I don’t expect there will be many people reading this who will require further explanation as to why my immediate reaction upon hearing this statement was: “He doesn’t get it. He really doesn’t get it, at all!”

(Note: DRM standard for Digital Rights Management. It’s a technology that aims to prevent you from making copies of electronic products such as games and music to pass on to others. Unfortunately, it’s often the technology that stops you listening to your music after you’ve changed to a new computer and copied your old music library across, only to find that you’re not authorised to listen to the tracks you’d bought on that new computer. And that’s before we start mentioning things like backups.)
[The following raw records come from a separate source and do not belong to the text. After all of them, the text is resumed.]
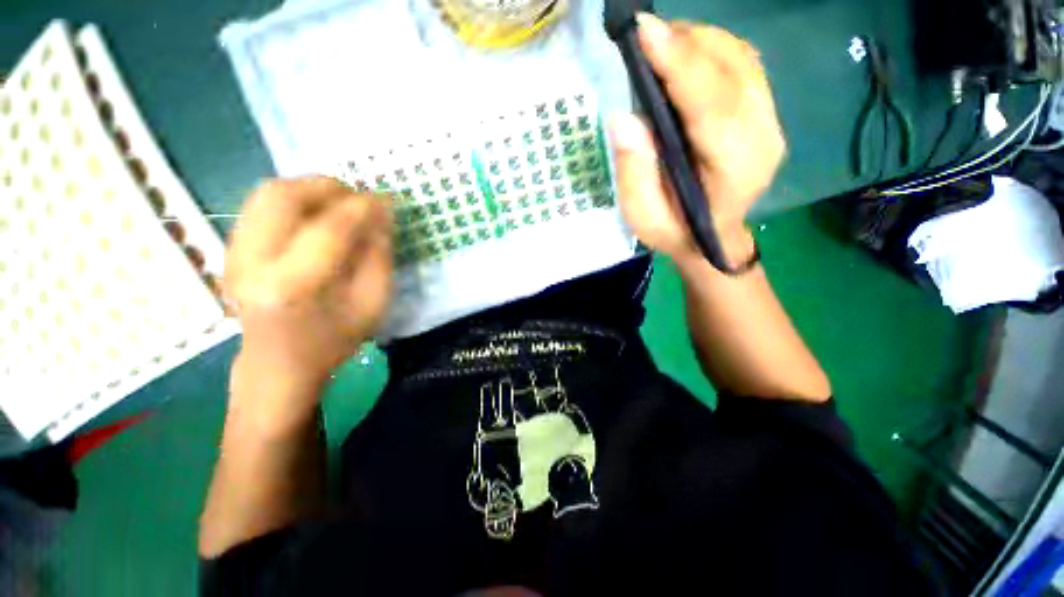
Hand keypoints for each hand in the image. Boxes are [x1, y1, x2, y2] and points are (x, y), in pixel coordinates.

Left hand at [224, 177, 392, 391]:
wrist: (278, 362)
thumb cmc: (333, 338)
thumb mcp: (372, 303)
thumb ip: (379, 256)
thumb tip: (381, 216)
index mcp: (292, 286)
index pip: (329, 229)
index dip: (362, 208)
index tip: (386, 199)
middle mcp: (252, 262)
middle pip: (283, 197)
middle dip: (328, 186)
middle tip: (358, 196)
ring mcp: (233, 253)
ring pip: (267, 193)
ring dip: (309, 188)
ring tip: (339, 201)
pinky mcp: (230, 248)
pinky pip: (260, 205)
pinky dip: (293, 198)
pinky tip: (315, 213)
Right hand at [610, 14, 785, 266]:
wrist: (713, 239)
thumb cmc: (676, 233)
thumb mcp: (644, 218)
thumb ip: (635, 173)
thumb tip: (625, 119)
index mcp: (733, 168)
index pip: (710, 103)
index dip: (679, 64)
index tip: (646, 31)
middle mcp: (762, 136)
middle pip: (730, 69)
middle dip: (686, 43)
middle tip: (645, 38)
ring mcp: (770, 121)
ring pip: (740, 58)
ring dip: (698, 42)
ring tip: (660, 46)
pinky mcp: (765, 113)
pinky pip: (743, 64)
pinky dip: (712, 50)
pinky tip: (686, 58)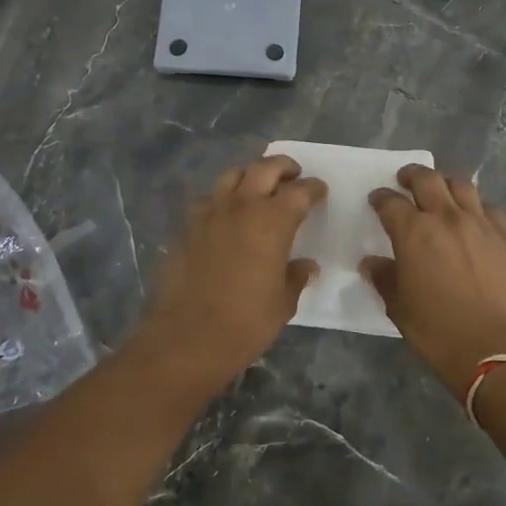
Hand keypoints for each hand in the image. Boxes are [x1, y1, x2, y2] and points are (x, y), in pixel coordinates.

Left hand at [136, 154, 326, 391]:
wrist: (187, 337)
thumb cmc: (245, 322)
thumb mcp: (283, 303)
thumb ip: (296, 276)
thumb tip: (306, 265)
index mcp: (272, 221)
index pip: (300, 191)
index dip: (313, 188)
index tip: (319, 191)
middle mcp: (241, 206)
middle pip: (264, 168)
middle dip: (283, 167)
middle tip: (293, 175)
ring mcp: (209, 213)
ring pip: (232, 176)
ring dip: (250, 175)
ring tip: (258, 188)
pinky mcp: (186, 227)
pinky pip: (208, 199)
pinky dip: (223, 198)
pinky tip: (226, 215)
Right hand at [363, 164, 505, 397]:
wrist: (496, 350)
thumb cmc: (438, 332)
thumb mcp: (399, 308)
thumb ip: (384, 278)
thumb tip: (372, 263)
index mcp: (414, 232)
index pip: (391, 202)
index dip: (380, 198)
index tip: (377, 200)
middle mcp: (447, 218)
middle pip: (427, 179)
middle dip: (412, 175)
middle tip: (405, 180)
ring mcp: (481, 224)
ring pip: (462, 186)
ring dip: (446, 184)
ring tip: (441, 192)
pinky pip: (491, 210)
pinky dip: (477, 208)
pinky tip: (474, 220)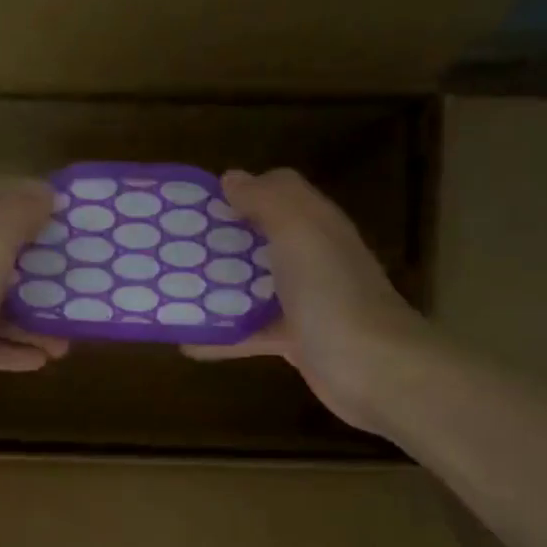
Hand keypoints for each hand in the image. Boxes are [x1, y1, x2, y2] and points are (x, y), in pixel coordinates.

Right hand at [184, 169, 428, 432]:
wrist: (373, 369)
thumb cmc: (332, 293)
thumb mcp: (299, 232)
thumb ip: (267, 201)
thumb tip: (232, 178)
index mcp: (316, 225)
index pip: (279, 193)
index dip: (243, 191)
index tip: (197, 203)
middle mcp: (312, 258)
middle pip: (261, 240)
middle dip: (221, 241)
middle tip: (175, 247)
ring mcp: (305, 302)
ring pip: (253, 287)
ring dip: (217, 288)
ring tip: (173, 290)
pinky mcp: (295, 341)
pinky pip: (251, 333)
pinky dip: (221, 337)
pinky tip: (187, 343)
But just for the sake of completeness:

Most of these new authors will be giving their works away for free, and thus won’t need DRM.

Those of them who are trying to sell it would be advised (in mine and many other’s opinion) to avoid DRM because it generally doesn’t work, failing to stop pirates, and succeeding only in punishing those customers who were decent and honest enough to buy your book.

Thinking about it now, one quote comes to mind, that of the Lady Chatterley’s Love trail prosecutor Mervyn Griffith-Jones, when he famously asked if it were the kind of book “you would wish your wife or servants to read”. The world had changed, but his words revealed that he had not yet realised.

* * * * *

So that’s four events and three days down, hopefully quite a few others to go.

3 Comments

  1. Vicki Morley

    May 4, 2010 at 2:11 pm

    I couldn’t get to Brighton for the festival. Do you know who won the West Dean writer’s retreat prize?
    Re. the digi and e-book question, I think the next five years will see an explosion, just like the change over to digital cameras.
    I heard an author Anne Cleeves, speak down here in St Agnes, Cornwall, library last month and she was clear about how much authors have to market themselves and their books. The publishers do expect authors to do the leg work.

    • Hi Vicki,

      No, sorry. They did announce the prize, but I didn’t note down the names. All I can say is that they eventually decided to award two first prizes because they couldn’t decide which one was best. One of the first prize winners was a novel, the other was short stories.

      And it’s interesting to hear that the author you heard repeated the lesson that you have to do the legwork yourself.

  2. Vicki Morley

    May 4, 2010 at 8:52 pm

    Hi Jonny
    Thanks for the update, two prizes are better than one!My writing tutor was on the shortlist for the prize, name Kath Morgan. She will give her group feedback on Friday.
    Page 12 of The Guardian today (also available for free on line) has useful article on zettabytes and the exponential rise of digi-comms.